Ben Bova – Mars. Part five

It was a surprise to him, then, when one of the Vice-President’s aides appeared at his side and bent over to whisper, “The Vice-President would like to speak with you privately after her speech is finished. Would you follow me, please?”

Brumado folded his napkin neatly and placed it beside his half-empty coffee cup. Excusing himself in an inaudible whisper to the nine others at the table, he got up and tiptoed swiftly past the other tables in the darkened hotel dining room, following the dark-suited aide out into the kitchen.

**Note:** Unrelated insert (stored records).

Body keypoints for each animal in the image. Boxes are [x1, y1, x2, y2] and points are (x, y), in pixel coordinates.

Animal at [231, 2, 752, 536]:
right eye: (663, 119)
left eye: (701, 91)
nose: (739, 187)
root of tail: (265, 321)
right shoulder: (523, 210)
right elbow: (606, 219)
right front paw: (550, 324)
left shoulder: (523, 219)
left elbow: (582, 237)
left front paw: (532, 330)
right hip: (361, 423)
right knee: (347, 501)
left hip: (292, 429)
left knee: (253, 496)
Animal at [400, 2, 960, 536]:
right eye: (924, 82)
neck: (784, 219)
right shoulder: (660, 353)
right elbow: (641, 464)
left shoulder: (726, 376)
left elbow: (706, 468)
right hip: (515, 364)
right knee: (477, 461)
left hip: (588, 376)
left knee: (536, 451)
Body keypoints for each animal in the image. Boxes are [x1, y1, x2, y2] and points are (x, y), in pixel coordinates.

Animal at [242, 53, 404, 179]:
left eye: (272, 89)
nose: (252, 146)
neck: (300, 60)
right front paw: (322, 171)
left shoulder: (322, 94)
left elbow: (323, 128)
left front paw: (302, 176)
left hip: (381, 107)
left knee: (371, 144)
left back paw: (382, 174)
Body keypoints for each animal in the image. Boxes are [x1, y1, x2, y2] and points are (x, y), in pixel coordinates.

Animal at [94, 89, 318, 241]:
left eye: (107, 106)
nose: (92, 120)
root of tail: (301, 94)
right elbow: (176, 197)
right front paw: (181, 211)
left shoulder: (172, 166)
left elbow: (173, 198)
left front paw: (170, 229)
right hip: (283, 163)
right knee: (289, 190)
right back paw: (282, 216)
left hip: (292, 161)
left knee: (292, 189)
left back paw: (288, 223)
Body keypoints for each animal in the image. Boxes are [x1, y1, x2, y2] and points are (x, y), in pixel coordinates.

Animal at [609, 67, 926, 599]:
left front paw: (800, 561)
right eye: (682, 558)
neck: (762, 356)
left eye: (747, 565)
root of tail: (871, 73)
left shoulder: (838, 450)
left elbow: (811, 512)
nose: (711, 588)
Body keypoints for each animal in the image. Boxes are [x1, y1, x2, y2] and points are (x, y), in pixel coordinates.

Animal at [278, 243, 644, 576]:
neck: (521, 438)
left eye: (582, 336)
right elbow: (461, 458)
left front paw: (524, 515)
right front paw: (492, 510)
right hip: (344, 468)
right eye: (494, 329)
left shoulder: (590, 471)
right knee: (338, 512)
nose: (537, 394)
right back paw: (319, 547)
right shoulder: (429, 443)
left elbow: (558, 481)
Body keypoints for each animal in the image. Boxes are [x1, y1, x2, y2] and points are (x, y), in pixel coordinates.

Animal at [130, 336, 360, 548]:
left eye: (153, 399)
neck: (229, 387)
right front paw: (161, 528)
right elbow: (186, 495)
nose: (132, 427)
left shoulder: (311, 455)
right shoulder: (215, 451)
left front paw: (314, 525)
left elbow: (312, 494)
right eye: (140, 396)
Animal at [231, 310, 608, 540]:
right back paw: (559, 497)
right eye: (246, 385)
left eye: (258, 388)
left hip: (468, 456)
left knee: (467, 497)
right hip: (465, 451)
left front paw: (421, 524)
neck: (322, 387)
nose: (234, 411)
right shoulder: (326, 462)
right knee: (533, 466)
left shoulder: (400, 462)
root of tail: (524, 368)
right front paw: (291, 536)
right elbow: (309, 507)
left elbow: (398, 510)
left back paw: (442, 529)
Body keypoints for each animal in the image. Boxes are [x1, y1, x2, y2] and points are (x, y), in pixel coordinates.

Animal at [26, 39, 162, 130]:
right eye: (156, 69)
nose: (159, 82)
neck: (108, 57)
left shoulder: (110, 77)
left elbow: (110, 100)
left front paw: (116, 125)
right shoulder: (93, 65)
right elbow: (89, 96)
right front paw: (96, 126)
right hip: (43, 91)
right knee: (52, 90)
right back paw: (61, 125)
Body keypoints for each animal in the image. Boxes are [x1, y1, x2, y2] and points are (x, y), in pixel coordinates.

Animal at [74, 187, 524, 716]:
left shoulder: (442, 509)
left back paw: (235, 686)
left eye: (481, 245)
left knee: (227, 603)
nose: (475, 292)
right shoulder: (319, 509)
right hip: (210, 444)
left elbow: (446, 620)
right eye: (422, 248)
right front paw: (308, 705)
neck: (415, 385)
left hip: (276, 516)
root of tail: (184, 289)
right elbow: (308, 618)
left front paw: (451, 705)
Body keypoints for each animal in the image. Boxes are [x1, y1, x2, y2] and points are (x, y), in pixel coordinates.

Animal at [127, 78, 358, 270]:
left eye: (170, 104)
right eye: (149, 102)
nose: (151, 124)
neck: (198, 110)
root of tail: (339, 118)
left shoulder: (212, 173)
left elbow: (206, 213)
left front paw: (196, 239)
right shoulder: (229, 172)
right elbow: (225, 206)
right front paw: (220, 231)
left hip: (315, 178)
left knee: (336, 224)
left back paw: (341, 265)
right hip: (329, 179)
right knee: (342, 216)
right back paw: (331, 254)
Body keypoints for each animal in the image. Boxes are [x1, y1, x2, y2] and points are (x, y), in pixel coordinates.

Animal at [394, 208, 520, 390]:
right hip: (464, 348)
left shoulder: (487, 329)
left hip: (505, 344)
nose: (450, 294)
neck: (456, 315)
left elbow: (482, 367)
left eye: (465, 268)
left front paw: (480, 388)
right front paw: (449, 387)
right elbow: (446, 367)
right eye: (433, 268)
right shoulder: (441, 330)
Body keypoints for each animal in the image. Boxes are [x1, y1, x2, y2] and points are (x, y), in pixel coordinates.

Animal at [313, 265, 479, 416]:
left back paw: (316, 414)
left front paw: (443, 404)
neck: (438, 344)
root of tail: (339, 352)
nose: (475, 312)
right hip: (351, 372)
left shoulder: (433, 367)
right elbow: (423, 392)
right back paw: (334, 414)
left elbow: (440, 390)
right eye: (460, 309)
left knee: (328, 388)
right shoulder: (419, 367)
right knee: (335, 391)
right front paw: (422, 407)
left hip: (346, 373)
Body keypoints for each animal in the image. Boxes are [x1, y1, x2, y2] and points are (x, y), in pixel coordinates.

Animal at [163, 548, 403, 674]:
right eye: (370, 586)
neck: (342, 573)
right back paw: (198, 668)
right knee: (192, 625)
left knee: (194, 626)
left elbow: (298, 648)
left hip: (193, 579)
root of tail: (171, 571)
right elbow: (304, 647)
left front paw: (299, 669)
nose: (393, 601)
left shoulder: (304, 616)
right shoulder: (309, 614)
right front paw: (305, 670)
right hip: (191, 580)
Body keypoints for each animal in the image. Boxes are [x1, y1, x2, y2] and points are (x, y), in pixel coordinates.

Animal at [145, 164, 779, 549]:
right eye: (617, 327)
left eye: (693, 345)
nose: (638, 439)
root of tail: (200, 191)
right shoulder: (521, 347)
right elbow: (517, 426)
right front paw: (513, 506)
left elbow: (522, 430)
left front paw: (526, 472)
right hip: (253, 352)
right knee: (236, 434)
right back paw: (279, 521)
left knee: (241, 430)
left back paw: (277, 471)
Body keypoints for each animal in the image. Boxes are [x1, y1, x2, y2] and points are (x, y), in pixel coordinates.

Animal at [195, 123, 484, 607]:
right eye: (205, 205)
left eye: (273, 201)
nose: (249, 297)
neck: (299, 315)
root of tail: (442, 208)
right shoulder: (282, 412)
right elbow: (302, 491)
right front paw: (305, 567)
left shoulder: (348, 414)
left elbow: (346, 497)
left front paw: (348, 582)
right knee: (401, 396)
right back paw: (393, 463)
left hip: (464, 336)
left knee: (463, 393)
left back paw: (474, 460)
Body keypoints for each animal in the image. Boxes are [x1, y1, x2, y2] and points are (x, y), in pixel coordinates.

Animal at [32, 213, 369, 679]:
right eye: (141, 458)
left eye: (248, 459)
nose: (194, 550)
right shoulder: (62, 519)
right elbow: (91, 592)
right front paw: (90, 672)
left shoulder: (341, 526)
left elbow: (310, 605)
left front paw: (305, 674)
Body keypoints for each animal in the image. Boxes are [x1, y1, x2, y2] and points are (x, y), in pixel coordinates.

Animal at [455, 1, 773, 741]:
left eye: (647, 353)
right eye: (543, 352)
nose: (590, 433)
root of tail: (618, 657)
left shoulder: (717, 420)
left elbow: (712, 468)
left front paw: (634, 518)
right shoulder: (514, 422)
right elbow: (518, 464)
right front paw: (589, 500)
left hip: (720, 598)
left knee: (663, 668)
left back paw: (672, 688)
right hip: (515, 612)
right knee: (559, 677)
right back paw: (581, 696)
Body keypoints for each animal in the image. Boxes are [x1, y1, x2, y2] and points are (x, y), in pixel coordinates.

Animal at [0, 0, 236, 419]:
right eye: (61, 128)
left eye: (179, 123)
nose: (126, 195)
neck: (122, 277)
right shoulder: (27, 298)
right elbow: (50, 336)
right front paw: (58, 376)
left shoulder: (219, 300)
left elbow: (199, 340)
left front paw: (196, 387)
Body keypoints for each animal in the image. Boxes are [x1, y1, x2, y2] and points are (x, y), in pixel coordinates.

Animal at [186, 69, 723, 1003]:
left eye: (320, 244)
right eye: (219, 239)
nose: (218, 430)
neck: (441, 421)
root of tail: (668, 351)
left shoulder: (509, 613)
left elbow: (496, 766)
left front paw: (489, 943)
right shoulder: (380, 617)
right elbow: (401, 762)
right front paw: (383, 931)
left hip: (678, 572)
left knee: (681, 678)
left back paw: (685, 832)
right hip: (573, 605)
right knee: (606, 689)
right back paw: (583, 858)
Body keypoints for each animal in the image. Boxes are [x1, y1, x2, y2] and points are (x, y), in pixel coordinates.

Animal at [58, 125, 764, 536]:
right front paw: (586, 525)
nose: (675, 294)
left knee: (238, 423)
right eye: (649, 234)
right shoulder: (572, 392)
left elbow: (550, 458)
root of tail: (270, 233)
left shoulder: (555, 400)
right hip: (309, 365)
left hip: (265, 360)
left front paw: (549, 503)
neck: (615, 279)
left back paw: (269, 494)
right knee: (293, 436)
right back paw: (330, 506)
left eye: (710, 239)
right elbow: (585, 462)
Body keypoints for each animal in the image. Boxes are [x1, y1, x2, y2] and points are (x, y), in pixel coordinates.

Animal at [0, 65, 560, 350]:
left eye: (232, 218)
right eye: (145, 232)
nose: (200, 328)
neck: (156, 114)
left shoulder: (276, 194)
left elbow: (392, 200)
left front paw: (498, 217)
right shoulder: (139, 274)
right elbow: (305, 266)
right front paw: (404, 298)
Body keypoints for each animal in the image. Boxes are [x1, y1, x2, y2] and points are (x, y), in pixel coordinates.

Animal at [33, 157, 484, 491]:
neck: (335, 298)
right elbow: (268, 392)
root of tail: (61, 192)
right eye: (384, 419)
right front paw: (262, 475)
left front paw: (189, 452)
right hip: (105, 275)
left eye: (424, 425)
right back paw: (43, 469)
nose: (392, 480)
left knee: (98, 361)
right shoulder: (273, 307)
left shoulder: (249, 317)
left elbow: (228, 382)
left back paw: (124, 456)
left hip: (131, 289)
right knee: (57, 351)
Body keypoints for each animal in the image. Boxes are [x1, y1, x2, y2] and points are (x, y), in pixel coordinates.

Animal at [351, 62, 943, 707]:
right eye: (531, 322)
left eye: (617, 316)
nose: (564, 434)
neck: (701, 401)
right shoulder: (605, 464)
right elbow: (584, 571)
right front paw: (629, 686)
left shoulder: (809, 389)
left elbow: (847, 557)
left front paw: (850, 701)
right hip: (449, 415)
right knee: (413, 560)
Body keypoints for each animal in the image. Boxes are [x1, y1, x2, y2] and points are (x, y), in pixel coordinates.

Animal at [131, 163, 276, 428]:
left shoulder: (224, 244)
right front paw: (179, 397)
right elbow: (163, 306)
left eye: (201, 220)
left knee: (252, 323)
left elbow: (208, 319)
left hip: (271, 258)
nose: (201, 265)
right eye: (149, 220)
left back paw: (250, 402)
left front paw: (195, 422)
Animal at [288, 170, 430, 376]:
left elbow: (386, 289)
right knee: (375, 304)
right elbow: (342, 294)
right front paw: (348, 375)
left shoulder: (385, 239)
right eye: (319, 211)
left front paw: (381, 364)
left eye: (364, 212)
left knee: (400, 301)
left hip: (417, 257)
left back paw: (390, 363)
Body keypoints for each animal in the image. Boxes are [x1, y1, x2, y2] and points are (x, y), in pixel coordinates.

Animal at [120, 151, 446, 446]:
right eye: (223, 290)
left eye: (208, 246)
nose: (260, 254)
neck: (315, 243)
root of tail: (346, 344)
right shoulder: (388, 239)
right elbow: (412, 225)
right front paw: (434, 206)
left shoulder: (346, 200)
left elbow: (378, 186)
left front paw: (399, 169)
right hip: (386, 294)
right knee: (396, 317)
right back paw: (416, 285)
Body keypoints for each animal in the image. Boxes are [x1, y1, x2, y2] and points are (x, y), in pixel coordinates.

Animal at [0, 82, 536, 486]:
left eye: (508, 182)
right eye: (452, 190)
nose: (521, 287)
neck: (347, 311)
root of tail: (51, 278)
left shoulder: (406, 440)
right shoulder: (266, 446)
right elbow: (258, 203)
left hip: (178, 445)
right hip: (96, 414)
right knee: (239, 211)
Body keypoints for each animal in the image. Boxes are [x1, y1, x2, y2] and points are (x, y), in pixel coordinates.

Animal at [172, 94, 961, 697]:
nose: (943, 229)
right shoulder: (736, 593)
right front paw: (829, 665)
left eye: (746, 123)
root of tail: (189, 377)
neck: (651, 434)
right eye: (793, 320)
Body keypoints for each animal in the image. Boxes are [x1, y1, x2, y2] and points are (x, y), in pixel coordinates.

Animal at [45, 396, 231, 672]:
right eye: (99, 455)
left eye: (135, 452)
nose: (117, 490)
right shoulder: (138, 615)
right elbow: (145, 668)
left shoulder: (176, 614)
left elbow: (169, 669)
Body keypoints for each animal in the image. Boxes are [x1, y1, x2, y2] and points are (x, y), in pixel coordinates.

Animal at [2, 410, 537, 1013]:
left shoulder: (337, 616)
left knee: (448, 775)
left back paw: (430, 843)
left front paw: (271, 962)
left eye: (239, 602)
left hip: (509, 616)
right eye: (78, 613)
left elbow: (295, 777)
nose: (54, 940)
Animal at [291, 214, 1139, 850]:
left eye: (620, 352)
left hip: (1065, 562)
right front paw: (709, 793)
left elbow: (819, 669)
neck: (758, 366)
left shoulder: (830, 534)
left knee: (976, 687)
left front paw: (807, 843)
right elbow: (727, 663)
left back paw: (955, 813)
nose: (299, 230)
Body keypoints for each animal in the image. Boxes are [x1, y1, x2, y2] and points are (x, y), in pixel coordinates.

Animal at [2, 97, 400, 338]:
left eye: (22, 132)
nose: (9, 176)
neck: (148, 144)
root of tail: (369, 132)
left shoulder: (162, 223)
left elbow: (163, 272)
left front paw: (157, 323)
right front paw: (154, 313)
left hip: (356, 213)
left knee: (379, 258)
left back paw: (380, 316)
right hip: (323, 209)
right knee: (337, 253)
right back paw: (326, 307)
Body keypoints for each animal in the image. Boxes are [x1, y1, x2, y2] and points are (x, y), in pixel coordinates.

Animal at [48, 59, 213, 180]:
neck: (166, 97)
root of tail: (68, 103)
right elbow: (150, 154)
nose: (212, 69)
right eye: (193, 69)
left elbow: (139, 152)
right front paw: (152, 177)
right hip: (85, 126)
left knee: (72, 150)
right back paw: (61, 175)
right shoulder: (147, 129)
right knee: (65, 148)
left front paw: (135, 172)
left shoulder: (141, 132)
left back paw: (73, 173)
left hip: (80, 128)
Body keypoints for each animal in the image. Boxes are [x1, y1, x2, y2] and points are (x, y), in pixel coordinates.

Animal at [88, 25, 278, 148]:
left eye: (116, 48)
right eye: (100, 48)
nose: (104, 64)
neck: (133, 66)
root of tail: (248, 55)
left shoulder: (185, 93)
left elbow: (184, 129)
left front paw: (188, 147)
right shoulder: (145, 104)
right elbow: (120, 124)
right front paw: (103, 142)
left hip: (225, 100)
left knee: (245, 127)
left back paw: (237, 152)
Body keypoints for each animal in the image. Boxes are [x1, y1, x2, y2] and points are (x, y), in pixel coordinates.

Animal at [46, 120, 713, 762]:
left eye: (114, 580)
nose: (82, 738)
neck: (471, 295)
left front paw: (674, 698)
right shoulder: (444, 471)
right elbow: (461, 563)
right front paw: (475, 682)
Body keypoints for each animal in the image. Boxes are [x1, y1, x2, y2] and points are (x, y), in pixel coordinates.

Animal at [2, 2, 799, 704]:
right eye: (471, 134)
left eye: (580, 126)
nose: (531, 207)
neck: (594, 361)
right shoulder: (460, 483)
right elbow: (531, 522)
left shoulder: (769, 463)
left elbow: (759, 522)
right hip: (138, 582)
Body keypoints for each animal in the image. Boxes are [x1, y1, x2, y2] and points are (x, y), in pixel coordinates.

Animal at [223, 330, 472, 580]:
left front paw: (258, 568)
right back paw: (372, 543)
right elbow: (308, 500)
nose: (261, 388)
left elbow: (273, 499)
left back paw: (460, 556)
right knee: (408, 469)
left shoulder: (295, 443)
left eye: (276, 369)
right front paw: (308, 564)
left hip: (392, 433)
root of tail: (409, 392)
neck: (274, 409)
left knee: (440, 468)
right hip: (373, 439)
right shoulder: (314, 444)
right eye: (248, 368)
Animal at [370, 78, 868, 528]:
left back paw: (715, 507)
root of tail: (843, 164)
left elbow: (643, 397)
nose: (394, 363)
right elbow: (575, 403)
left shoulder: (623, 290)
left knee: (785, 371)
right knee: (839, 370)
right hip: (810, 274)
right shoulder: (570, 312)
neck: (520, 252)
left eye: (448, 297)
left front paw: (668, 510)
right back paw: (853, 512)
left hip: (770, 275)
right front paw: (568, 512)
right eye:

Power is visible in small ways, Brumado understood. The kitchen staff usually would be busy cleaning up the six hundred sets of dinner dishes, clashing silverware and clattering pots while the speaker on the other side of the swinging doors tried to talk over their clamor. For the Vice-President, though, they sat and waited until her speech was finished. Brumado smiled at them as they whispered among themselves and glanced at their wristwatches. Overtime pay. Does it compensate them enough for spending an extra hour away from home?

At last the Vice-President finished and her audience applauded thunderously. Just enough time for the media crews to get tape on the eleven o’clock news.

She swept through the swinging doors, Secret Service guards in front and in back of her, so commanding a presence that the tired, bored kitchen help rose to their feet automatically.

Yet she was tiny, not much over five feet tall, a petite woman who worked hard to avoid gaining weight. Even so she dominated any room she entered. Her face glowed with energy, her eyes so deeply blue they seemed almost violet; their twin laser-beam glances could peel the hide off a rhinoceros. Her hair was a light ashy blonde, a shade that hid gray well, rich and thick yet cropped short enough to tell any woman who looked at her that she had no time for frivolities such as curlers and sets.

“There you are,” she said as she spied Brumado standing in front of the long counter piled high with dirty dishes.

He fell in beside her as they paced toward the back of the kitchen and the doors that opened onto the loading docks and delivery access road.

“Right in the middle of my dinner,” the Vice-President said, waving a flimsy sheet of paper, “this came in from Houston.”

Brumado took the sheet from her without breaking stride and scanned it swiftly.

Looking back at the Vice-President he said, “Dr. Li apparently has no qualms about extending the rover excursion…”

“It’s that damned Indian!” The Vice-President stopped at the doors and her whole entourage, Brumado included, stopped with her. Except for three of the Secret Service agents, who slipped through like wraiths to check the area outside.

“You mean Dr. Waterman.”

“He’s been a troublemaker from the first minute they landed! Why’s he want to change the mission plan? What’s he after?”

Brumado answered softly, “I’m sure he had valid scientific reasons. If…”

But the Vice-President was already shaking her head vehemently. “He’s trying to upstage everybody else. He wants all the glory for himself. Thinks he’ll come back here a hero.”

“I have seen the tape you refused to release to the media,” Brumado said, putting a little iron into his voice. “He does not seem to be interested in politics in any way.”

“Not much! By the time he gets back home they’ll be running him for the Senate. It’s happened before. In New Mexico, too.”

“You are worried that he might become politically active-against you?”

“I’m worried that my enemies will latch onto him and use him against me, just the way the liberal Republicans used Eisenhower against Taft.”

Brumado bowed his head slightly, thinking furiously. If this woman becomes the next president she will certainly be against funding further expeditions to Mars. Especially if she believes that one of our scientists is being used by her opposition.

“You’ve got no idea how much pressure is building up around this Indian,” the Vice-President was saying, her angry voice like fingernails on a chalkboard. “It’s not only the Indian rights activists. It’s the high-tech gang, too. They’re forming alliances with the Hispanics and the ghetto blacks. It’s the old Rainbow Coalition again, plus the techies, with a real honest-to-god Indian scientist hero to be their figurehead!”